Cette semaine-là, le Fort-Sainte-Marie embarque la cargaison de bananes, qui représente 80 % de son fret. Avec ses 200 mètres de long, il peut transporter plus de mille conteneurs de 40 pieds (environ douze mètres de long) qui s’empilent sur douze niveaux, moitié en cale, moitié sur le pont. Entre Fort-de-France et Dunkerque, de quai à quai, le géant des mers va parcourir 6 952 kilomètres.

Après une traversée sans histoires, au bout de la huitième nuit, la métropole est en vue. Depuis une dizaine d’années, Dunkerque est le port d’accueil de la banane antillaise. Les opérations de déchargement ne traînent pas. Les conteneurs sont transférés à l’entrepôt de Dunfresh, situé… route des Caraïbes. Manuel Bencteux, directeur d’exploitation de l’entreprise, parle de son métier avec concision : "Je rentre de la banane, je ressors de la banane." Dans la réalité, c’est un peu plus compliqué. Sur 65 mètres (la distance entre le conteneur qu’on vide et le poids lourd que l’on remplit), se déroulent les opérations de vérification, de manutention, de tri des bananes par palpation (les trop mûres sont expulsées), d’encodage, de stockage et de contrôle.

 

RÉVEIL EN SURSAUT

Dans le même temps, l’administration et la logistique veillent à ce que les marchandises correspondent bien aux commandes des clients nationaux et européens, à la bonne arrivée du transporteur qui ira chez le "mûrisseur" et à la conformité du bon de chargement. Temps de transit moyen d’une palette : trente minutes. "De l’orfèvrerie", constate, admiratif, un client.

Un poids lourd de 40 tonnes emporte les bananes, dont celles venues du Vauclin, jusqu’au Marché d’intérêt national de Rungis, au sud de Paris. Les fruits vont rester chez un mûrisseur près d’une semaine. Stockée à une température comprise entre 16 °C et 18 °C, la banane ne mûrit que si elle se réveille en sursaut de son hibernation. De l’éthylène, un gaz naturel, est donc diffusé dans les chambres de stockage, provoquant une réaction biochimique qui génère une forte augmentation de la respiration du fruit : l’amidon se transforme en sucre, les tissus s’amollissent, la chlorophylle de la peau est détruite, la banane devient jaune.
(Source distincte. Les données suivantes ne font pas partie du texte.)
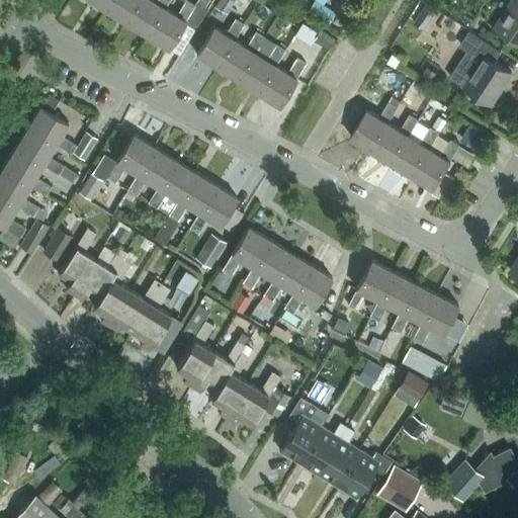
[(91,0),(106,9),(111,0),(91,0)]
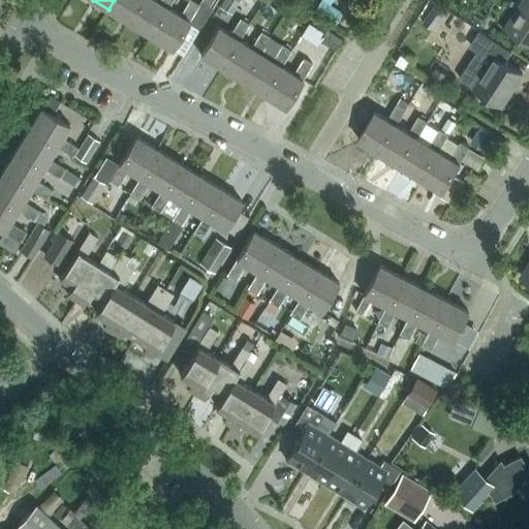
[(114,0),(109,9),(130,23),(143,0),(114,0)]
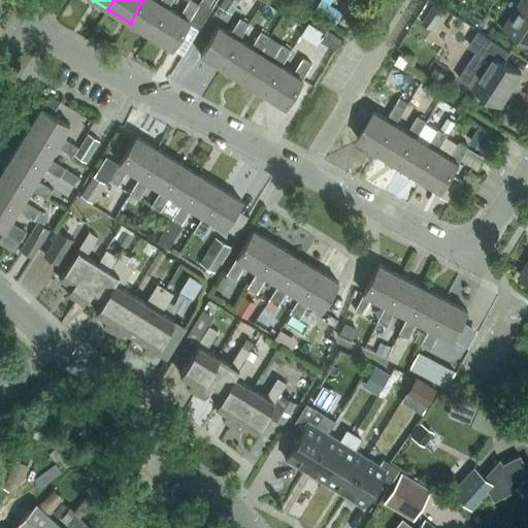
[(159,0),(159,1),(156,0),(142,0),(130,23),(150,35),(167,7),(171,0),(159,0)]
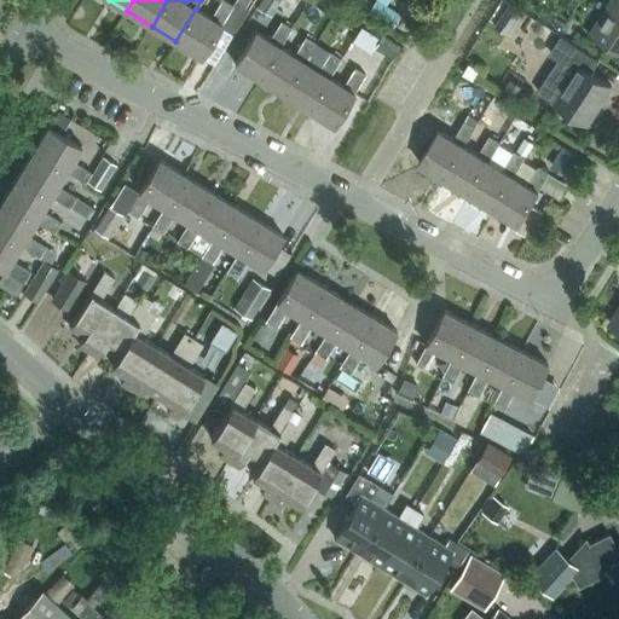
[(220,0),(210,17),(196,9),(175,41),(202,57),(220,27),(232,34),(249,9),(235,0),(232,5),(225,0),(220,0)]
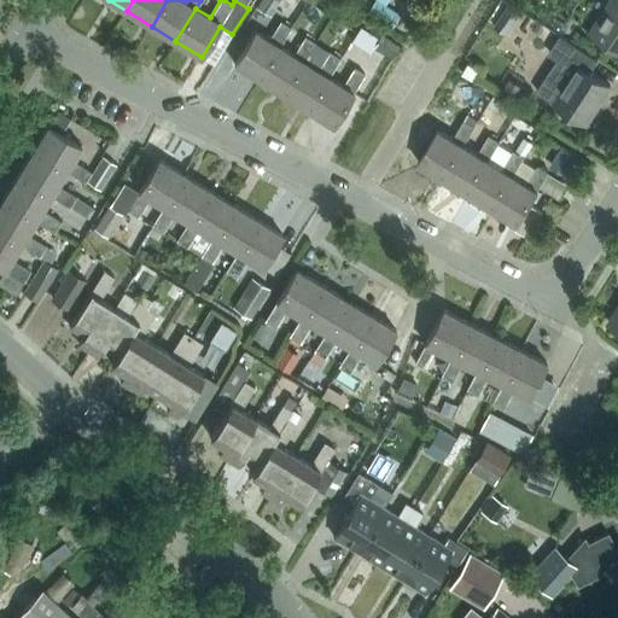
[(279,0),(258,0),(256,6),(269,15),(279,0)]
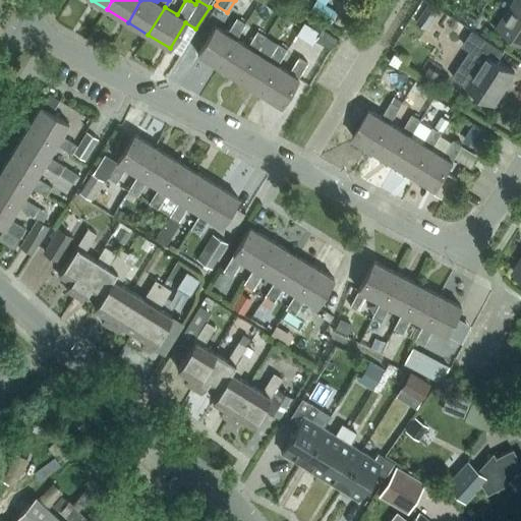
[(314,0),(308,11),(330,24),(338,11),(325,4),(327,0),(314,0)]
En sortant de leur chambre, les bananes sont emballées, mises en sachets ou en barquettes, étiquetées avec leur prix et leur poids. Après des mois de vie sous les tropiques et des semaines passées sous des emballages divers, les voilà prêtes à être dégustées. Le temps est compté : les bananes ont quarante-huit heures pour arriver chez le détaillant.

Il est 2 heures. Dans le centre commercial Evry 2, seuls veillent les employés de l’hypermarché Carrefour chargés de la réception des produits frais. Le camion chargé de bananes livre sa cargaison. D’un bout à l’autre du périple, la marchandise a été confiée à près de soixante-dix intervenants directs.

A l’hypermarché d’Evry, Georges Baron a payé 1,60 euro pour son kilo de bananes antillaises.